Sunday, September 20, 2009

"Olive Kitteridge" by Elizabeth Strout

This book is awesome. But what I want to talk about isn't the linked short stories within these covers, but the author interview that follows them. In it, not only is Strout interviewed, but her fictional character Kitteridge is, too.

And it's a complete joke. These stories have pathos that crash over you, again and again, like a set of tidal waves. As a reader you really go somewhere with Olive and her town of Crosby, Maine. But then to reach the end and begin the interview, hoping that Strout might explain where these characters came from and how their sum narrative arc was choreographed, and instead find Olive has been cheapened to coy remarks to the interviewer and Strout--well, I felt taken advantage of.

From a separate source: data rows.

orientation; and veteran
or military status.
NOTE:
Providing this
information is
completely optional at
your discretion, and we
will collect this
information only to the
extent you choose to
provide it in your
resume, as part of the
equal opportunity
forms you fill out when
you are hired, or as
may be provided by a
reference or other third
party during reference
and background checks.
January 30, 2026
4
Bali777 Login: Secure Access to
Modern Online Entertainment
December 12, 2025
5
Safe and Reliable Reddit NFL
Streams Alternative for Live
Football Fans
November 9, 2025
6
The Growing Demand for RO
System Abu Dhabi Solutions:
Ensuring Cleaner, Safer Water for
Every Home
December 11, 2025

Like Ralphie from "A Christmas Story," where Annie's secret message is a crummy commercial for Ovaltine.

In one of these stories, a character rips pages out of a magazine that contain a short story that reminds her too much of her sorry state of affairs. In reading this interview, I wanted to rip it out of the book so it wouldn't contaminate what is truly remarkable writing.

Saturday, September 19, 2009

Technical Difficulties


I know. I can't believe I'm going to give up this car in three weeks, either.

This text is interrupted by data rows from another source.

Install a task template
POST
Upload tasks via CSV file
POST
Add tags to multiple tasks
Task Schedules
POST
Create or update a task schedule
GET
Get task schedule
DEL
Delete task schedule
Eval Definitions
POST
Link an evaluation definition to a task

Friday, September 18, 2009

I Heart Austin Palmer

And you thought I was done with cursive.

Earlier this week, the ESOL teacher whom I'm assisting said she pays extra attention to her penmanship when writing in cursive on a student's paper. She said many English language learners aren't very familiar with cursive. Which is not something I'd thought about before.

Most cursive and print letters are similar, which I'd imagine make things pretty simple for an English language learner. The uppercase Q is a perfect quagmire, but most letters aren't as difficult. Like the "M" or "m". If you could recognize the printed versions, you'd probably recognize their cursive counterparts.

I think it was my dad who sent me an email forward with sentences consisting of words with some letters out of order. But, because there's enough that's correct, you can read the sentence perfectly well. Your mind makes the correction. (I tried to find a link for this, but wasn't successful. Anyone know what I'm talking about?)

While I like writing and cursive, my cursive is actually a hybrid of cursive and printing. I sort of took the letters that I like from each type, and made my own writing. But this could be difficult for ESL students. So I tried to make my comments only in cursive. Except for my capital "F"s. Too fussy.